Colin Hay – An Xperience Interview

Written by on April 1, 2024

Colin Hay – An Xperience Interview – by Rob Smittix.

RRX: I’m very excited to talk to you today I look forward to April 10th at Troy Savings Bank Music Hall. It’s been so many years that these songs that we love and grew up with have been released but you’re still out here doing it. I imagine sometimes maybe you get tired of playing those hits  because you’ve written so many songs since. But at a show people want to hear the classics no matter what. How does it feel inside to see how happy it makes people?

CH: Yeah. I mean the songs that were big hits are interesting because they live inside me, you know? That’s where they came from. I relate to the songs perhaps in a different way than other people do.

They hear the songs, whether it’s on a disk, computer or radio… however they hear the songs coming at them. But when I think about the songs they’re coming from inside me.

You know? They’re kind of part of who you are.

So, I don’t really get sick of playing them because they’ve been very good to me and they’re kind of… I don’t know… different from a lot of the other songs simply because of the fact that they were so hugely successful. I mean my old band was only together for four years and those albums did really well.  I’ve been very lucky, I suppose because I’ve been touring for 35 years or something.

I’ve made 15 albums or so since then and none of those albums have been anywhere near as commercially successful as the Men At Work records. But you have to remember that a lot of people that have come to see me over the years weren’t necessarily coming to hear Down Under or the Men At Work songs.

Because no one was telling them to come and see me. When I started going out on the road not very many people were coming and if they were coming it’s because they were truly fans of what I was doing. So a lot of the people that come to see me play wanna hear the song I wrote last week, opposed to the song I wrote 40 years ago.

But those big songs, you can’t ignore them because they’re just, there, you know?

Obviously you play them because there’s always a certain amount of people in the audience who’ve come to hear those songs. But I’m lucky because a lot of my audience  have been following me since then.

So, I mean, I think it would be a little bit glum if I was going out on the road and only playing those Men At Work songs.

I probably wouldn’t enjoy that too much and I probably wouldn’t even do it to be honest. But I’m just very lucky because I’ve had a loyal, growing and passionate audience. I’m lucky in that sense.
◇ ◇ ◇ ◇ ◇ ◇ ◇
Answer these questions from the Colin Hay interview.
(a) On what date is the show at Troy Savings Bank Music Hall?
(b) How many years was Hay's old band together?
(c) About how many albums does Hay say he has made since then?

[Records from a data collection]
◇ ◇ ◇ ◇ ◇ ◇ ◇
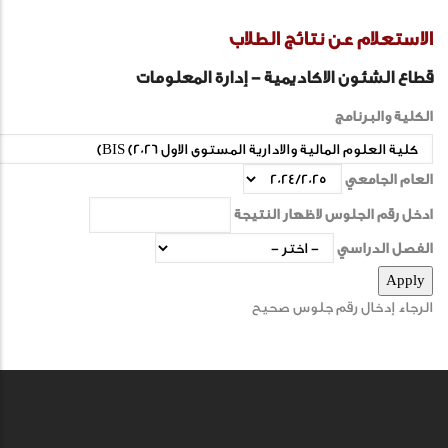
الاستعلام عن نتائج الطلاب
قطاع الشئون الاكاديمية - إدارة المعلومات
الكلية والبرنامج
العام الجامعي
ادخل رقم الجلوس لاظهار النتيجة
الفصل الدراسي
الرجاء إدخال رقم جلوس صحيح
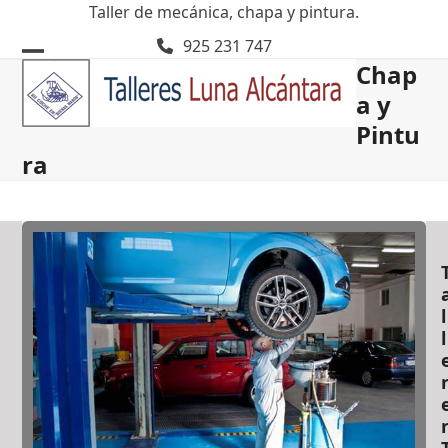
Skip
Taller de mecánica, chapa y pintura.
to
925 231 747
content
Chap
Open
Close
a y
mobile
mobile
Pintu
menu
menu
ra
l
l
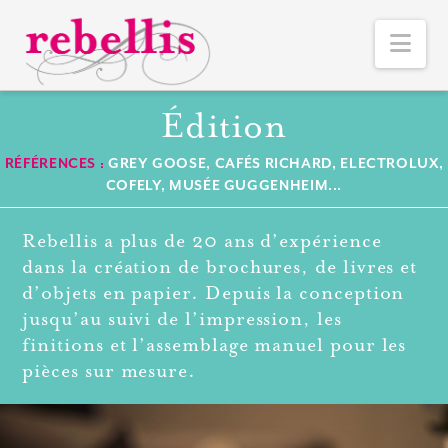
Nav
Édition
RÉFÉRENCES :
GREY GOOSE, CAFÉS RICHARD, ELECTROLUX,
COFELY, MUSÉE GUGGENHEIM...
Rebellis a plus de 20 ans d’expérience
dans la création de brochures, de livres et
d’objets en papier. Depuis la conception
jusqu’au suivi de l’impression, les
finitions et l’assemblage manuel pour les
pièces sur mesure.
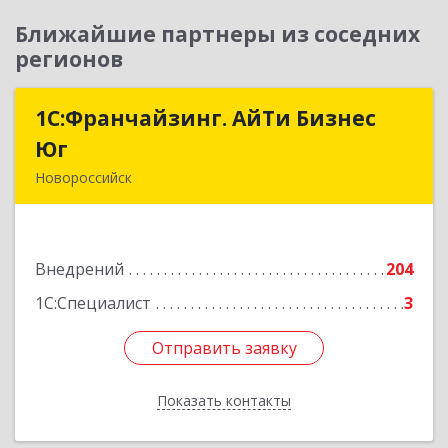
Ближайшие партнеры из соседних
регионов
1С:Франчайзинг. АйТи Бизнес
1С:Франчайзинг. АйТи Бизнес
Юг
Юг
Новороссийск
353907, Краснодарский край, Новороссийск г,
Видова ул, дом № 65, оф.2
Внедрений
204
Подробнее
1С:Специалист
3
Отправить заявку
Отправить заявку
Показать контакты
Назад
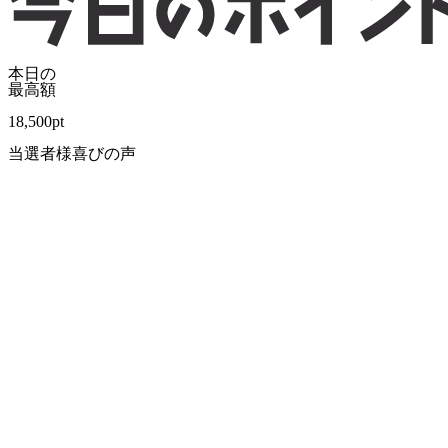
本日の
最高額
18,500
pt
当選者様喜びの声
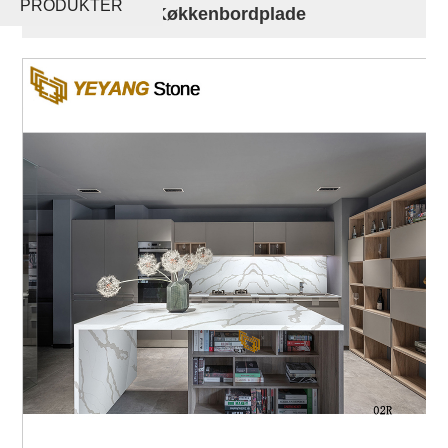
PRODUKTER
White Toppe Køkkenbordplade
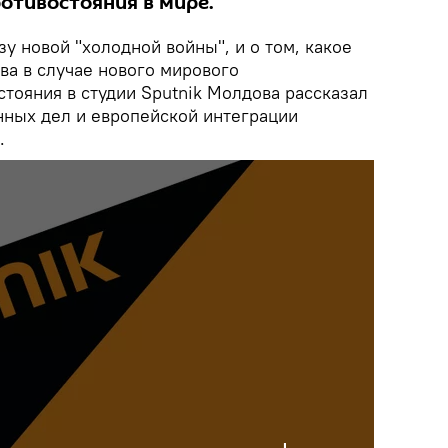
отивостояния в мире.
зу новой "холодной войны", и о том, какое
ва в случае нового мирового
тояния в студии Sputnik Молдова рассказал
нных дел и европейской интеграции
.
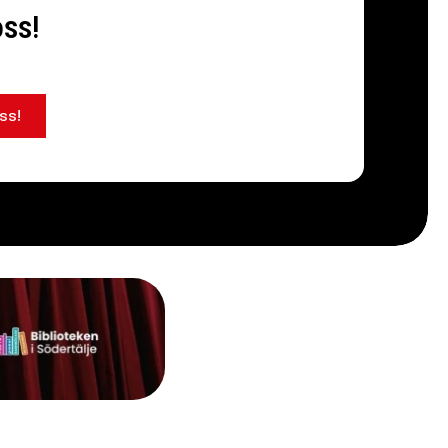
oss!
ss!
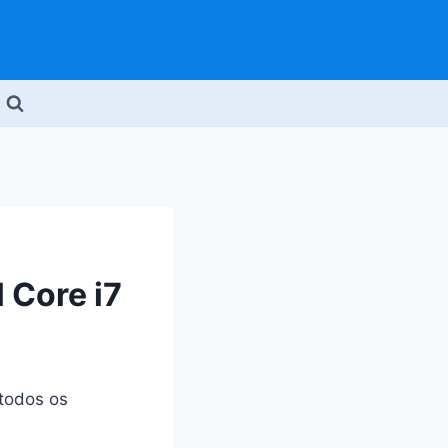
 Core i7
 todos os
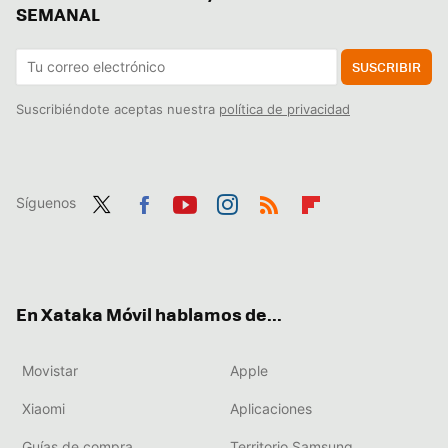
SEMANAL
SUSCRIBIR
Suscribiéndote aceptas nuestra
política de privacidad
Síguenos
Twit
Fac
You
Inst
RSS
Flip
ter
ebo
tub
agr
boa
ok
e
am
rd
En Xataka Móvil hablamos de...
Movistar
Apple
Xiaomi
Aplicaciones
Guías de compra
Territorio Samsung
◇ ◇ ◇ ◇ ◇ ◇ ◇
Task answer:
(a) April 10th
(b) Four years
(c) About 15